Doing good means being willing to forego personal ‘rights’ – being prepared to be vulnerable and ‘go the extra mile’. “If anyone strikes you on the cheek,” Jesus continues, “offer the other cheek as well” (6:29). The image is of a slap across the face with the back of the hand, a humiliating action. It’s an abuse of power (such as we find in Luke 12:45f; 18:3-5; 23:36f). But, Jesus is saying, true neighbor love is the willingness to forgive and not retaliate, to offer support and even minister to the persecutors. Such love may mean understanding what may lie behind someone’s aggressive anger – it may be a genuine personal injury. Revenge is not on.
A similar point is made with Jesus’ references to cloak or coat (6:29). The illustration here carries the idea of theft. But the response is the same: again, revenge is excluded. Forgiveness and vulnerability are called for when dealing with personal injustice and religious persecution.
Now we need to understand that Jesus is not referring here to governments. One of the tasks of good governments is to protect its people – which may, in extreme circumstances, involve taking up arms. But this is not what Jesus is speaking about here. Luke tells us in 6:20 that while vast crowds are present, Jesus’ words are carefully and deliberately directed to his followers – his people in their personal relationships.

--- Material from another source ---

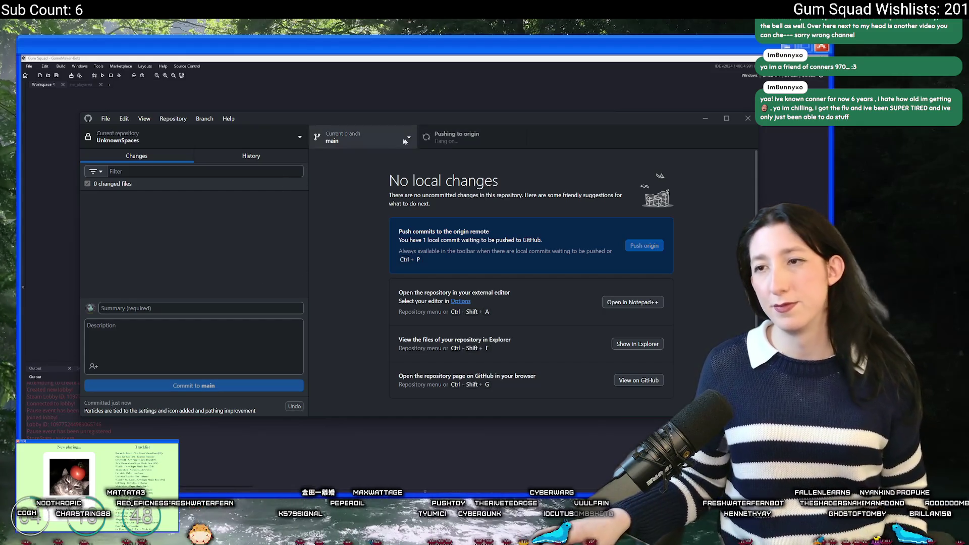
left_click(251, 156)
left_click(174, 187)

So in verse 30 he tells us that the self-giving nature of the love he is talking about also demands a response of assisting the destitute. The reference to begging is not so much to beggars on the street but to people who are genuinely in need. Love requires unexpected generosity. And he tells us, such love doesn’t expect anything in return.
Now I need to stress that Jesus expects us to act with godly wisdom in the way we express our love in practice. Such are the needs of the world that if we gave to every needy person around us, we ourselves would become destitute and homeless, needing others to provide for us. It’s important we understand that Jesus is laying out principles to frame the attitudes and actions for anyone who says they are a follower of his.

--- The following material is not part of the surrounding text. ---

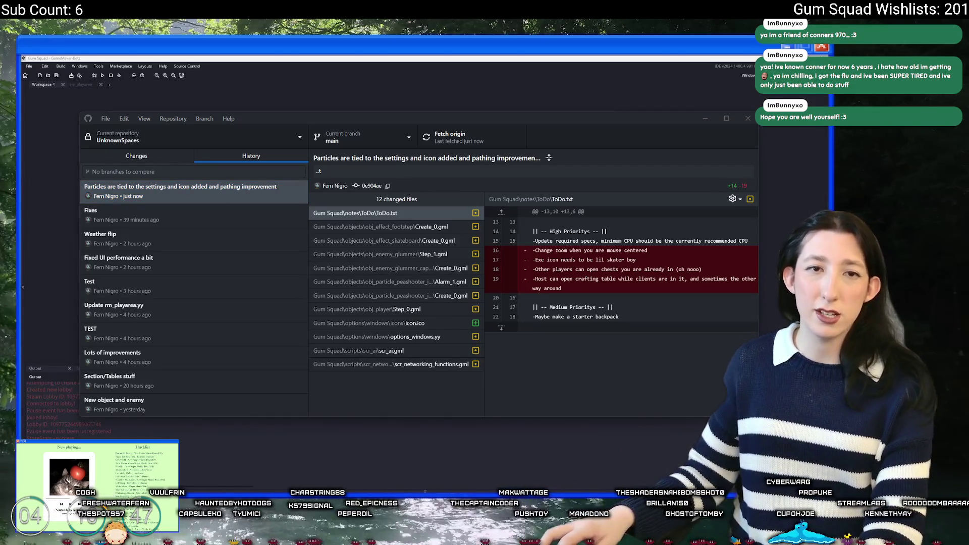
mouse_move(262, 543)
left_mouse_down()
mouse_move(262, 298)
mouse_move(466, 58)
left_mouse_up()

With that he sets out what has become known as ‘the golden rule’: “Do to others as you would have them do to you…” That is, ‘Treat others as you would want them to treat you’ (6:31). Jesus’ words here are positive and pro-active.
They are based on the principle of the Old Testament command in Leviticus 19:18: You must love your neighbor as yourself. In Luke chapter 10 we learn through Jesus’ parable of ‘The Good Samaritan’ what the practice of neighbor love looks like. It means caring for anyone we come across who is in need and whom we have the power to help. Jesus doesn’t expect us to act if we don’t have the resources to do so.
He was laying then the foundation for a new social order that over time has provided a framework for justice tempered by mercy and forgiveness, in marriage and family, in constitutions and laws, protecting the rights of citizens and reversing many evils in society.
Jesus’ definition and practice of the law of love radically reverses the way we relate to one another. And this reversal is grounded in the character of God and his nature of love: “Love your enemies, do good and lend, expect nothing in return. Your reward will be great, and you will be children of the Most High; for he is kind to the ungrateful and the wicked. Be merciful, just as your Father is merciful” (6:35).
In John Stott’s last book, The Radical Disciple (IVP: 2010, p.40), he referenced a Hindu professor who, ‘identifying one of his students as a Christian, once said, ‘If you Christians lived like Jesus Christ, India would be at your feet tomorrow’’.
A Prayer: Grant us, Lord, we pray, the spirit to think and do always such things as are right, so that we who cannot do anything that is good without you, may in your strength be able to live according to your will; through Jesus Christ our Lord. Amen.